Nottingham prognostic index plus: validation of a clinical decision making tool in breast cancer in an independent series

The Nottingham Prognostic Index Plus (NPI+) is a clinical decision making tool in breast cancer (BC) that aims to provide improved patient outcome stratification superior to the traditional NPI. This study aimed to validate the NPI+ in an independent series of BC. 885 primary early stage BC cases from Edinburgh were semi-quantitatively assessed for 10 biomarkers [Estrogen Receptor (ER), Progesterone Receptor (PgR), cytokeratin (CK) 5/6, CK7/8, epidermal growth factor receptor (EGFR), HER2, HER3, HER4, p53, and Mucin 1]

using immunohistochemistry and classified into biological classes by fuzzy logic-derived algorithms previously developed in the Nottingham series. Subsequently, NPI+ Prognostic

Groups (PGs) were assigned for each class using bespoke NPI-like formulae, previously developed in each NPI+ biological class of the Nottingham series, utilising

clinicopathological parameters: number of positive nodes, pathological tumour size, stage, tubule formation, nuclear pleomorphism and mitotic counts. Biological classes and PGs were compared between the Edinburgh and Nottingham series using Cramer’s V and their role in patient outcome prediction using Kaplan–Meier curves and tested using Log Rank.

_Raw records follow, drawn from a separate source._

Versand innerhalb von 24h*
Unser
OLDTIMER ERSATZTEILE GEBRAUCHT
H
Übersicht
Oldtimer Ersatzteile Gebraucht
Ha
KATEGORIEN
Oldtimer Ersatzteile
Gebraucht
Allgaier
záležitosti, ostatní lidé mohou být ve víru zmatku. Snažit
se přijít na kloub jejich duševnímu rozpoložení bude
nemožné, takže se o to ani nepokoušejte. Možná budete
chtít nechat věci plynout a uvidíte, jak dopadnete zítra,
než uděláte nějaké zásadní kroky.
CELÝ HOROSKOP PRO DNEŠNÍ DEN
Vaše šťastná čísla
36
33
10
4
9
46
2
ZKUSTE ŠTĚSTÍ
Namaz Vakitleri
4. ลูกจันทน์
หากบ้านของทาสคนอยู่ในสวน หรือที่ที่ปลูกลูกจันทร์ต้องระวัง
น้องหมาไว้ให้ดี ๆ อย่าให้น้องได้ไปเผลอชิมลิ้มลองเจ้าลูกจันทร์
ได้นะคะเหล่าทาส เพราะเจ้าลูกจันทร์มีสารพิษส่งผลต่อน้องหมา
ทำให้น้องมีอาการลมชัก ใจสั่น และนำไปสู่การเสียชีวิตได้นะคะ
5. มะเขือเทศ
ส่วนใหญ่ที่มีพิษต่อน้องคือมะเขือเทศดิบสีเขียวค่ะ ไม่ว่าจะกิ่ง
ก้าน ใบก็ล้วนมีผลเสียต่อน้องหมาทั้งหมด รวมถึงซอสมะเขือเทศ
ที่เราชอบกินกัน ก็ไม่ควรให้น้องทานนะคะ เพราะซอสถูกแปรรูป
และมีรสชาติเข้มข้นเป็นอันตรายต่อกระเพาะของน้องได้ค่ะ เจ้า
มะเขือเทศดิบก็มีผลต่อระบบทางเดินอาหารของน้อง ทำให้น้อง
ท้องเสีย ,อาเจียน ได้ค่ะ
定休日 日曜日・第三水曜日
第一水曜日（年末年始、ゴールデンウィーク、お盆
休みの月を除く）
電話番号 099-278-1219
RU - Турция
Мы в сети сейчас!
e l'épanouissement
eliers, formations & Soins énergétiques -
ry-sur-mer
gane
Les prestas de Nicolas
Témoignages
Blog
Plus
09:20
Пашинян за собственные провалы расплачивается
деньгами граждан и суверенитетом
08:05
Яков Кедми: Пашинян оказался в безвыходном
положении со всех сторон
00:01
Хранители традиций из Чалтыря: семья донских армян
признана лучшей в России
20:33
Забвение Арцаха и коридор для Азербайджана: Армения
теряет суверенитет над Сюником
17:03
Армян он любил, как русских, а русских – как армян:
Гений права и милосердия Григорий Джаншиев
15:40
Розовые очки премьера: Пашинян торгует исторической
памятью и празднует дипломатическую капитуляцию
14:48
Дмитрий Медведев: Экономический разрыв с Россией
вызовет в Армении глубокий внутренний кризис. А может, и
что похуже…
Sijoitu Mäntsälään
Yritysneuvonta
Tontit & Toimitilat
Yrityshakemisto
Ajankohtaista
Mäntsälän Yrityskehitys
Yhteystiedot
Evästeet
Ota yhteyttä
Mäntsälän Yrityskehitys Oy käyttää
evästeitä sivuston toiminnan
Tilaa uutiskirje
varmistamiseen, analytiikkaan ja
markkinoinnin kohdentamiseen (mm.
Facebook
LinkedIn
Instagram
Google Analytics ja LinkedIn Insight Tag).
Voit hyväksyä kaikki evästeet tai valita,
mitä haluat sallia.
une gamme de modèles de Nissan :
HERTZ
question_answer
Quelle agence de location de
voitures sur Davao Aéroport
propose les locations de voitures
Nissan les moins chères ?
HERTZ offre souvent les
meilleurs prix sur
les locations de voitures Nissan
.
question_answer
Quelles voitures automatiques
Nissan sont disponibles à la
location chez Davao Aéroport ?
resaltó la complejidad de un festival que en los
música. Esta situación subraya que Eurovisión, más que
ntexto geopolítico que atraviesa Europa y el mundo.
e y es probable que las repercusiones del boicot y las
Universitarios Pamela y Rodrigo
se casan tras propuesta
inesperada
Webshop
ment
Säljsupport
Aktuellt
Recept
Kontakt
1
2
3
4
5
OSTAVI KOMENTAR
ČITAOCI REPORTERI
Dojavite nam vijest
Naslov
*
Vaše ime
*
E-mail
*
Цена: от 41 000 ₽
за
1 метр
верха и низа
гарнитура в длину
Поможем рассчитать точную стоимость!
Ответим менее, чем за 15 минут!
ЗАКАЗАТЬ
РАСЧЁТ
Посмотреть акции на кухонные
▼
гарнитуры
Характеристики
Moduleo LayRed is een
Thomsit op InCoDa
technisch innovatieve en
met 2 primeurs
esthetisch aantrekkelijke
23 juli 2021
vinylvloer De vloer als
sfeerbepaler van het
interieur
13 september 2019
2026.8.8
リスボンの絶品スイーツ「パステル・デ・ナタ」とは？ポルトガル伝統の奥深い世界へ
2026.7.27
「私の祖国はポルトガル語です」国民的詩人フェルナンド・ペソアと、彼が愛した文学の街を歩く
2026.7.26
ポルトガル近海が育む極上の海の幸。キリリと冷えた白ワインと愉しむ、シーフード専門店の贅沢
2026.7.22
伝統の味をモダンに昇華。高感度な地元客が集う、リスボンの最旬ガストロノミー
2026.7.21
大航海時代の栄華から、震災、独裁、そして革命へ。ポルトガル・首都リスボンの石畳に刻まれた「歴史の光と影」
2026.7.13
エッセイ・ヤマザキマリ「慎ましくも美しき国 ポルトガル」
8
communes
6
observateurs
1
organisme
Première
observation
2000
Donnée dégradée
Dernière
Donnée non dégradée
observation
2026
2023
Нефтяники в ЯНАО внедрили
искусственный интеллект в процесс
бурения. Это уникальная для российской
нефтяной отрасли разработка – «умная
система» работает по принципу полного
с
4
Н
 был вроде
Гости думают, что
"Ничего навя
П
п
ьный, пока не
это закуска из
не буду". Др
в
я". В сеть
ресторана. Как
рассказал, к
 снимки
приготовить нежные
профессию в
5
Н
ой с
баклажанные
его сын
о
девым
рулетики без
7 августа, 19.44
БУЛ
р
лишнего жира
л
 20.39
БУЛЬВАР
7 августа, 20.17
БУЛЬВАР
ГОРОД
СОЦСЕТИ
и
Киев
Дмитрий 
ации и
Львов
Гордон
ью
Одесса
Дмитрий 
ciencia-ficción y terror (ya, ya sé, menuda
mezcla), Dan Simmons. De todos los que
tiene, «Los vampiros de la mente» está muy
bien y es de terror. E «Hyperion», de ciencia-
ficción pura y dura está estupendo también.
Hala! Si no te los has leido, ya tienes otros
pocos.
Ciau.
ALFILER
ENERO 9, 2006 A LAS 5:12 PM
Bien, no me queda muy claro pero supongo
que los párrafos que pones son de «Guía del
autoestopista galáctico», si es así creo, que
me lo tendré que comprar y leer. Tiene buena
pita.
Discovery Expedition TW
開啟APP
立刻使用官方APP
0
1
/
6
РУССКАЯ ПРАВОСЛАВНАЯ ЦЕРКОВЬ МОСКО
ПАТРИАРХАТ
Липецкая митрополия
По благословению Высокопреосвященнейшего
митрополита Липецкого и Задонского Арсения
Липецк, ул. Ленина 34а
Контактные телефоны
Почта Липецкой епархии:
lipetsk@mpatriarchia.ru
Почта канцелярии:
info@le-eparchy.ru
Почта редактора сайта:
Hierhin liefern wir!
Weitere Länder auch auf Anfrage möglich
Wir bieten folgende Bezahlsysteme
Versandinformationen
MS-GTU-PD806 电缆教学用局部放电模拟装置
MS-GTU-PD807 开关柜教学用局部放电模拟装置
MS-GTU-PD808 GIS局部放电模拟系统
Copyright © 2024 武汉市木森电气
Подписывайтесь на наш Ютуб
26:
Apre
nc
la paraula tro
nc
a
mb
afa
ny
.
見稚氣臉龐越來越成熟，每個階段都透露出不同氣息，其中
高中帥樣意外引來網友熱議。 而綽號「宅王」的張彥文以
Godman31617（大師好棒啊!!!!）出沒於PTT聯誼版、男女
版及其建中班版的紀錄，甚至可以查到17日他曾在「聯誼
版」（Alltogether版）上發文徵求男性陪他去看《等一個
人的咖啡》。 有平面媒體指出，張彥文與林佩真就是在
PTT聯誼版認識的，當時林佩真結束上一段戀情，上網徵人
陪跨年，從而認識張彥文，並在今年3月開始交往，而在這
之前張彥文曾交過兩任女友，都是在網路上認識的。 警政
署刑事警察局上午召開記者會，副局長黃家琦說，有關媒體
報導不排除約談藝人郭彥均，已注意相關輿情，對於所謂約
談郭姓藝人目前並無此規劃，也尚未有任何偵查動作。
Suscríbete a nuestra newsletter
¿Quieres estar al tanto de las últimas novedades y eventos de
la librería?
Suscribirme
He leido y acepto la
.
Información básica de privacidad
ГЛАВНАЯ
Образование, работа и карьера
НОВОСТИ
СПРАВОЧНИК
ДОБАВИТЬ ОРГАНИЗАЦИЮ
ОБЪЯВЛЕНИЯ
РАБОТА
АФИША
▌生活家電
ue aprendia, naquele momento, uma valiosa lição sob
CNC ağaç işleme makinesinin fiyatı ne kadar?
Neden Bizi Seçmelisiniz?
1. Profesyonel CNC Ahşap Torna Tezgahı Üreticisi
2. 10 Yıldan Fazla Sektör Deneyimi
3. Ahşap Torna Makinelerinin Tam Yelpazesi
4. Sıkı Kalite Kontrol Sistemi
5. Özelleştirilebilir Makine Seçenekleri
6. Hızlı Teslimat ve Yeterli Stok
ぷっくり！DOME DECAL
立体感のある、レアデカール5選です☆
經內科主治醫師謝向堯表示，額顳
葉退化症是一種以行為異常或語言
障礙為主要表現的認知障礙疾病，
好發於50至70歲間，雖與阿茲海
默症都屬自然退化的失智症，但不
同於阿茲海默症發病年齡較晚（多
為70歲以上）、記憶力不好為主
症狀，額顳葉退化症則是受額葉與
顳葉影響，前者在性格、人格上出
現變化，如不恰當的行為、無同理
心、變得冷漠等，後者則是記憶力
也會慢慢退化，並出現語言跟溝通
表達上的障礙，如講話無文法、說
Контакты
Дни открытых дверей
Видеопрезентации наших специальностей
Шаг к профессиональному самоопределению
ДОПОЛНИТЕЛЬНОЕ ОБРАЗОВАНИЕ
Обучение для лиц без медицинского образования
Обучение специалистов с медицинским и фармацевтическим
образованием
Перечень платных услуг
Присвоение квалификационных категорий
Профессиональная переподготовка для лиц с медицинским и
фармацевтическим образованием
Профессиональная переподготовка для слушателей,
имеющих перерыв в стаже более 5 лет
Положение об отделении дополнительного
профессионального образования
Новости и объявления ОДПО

The NPI+ biomarker panel classified the Edinburgh series into seven biological classes similar to the Nottingham series (p>0.01). The biological classes were significantly associated with patient outcome (p<0.001). PGs were comparable in predicting patient outcome between series in Luminal A, Basal p53 altered, HER2+/ER+ tumours (p>0.01). The good PGs were similarly validated in Luminal B, Basal p53 normal, HER2+/ER- tumours and the poor PG in the Luminal N class (p>0.01). Due to small patient numbers assigned to the remaining PGs, Luminal N, Luminal B, Basal p53 normal and HER2+/ER- classes could not be validated. This study demonstrates the reproducibility of NPI+ and confirmed its prognostic value in an independent cohort of primary breast cancer. Further validation in large randomised controlled trial material is warranted.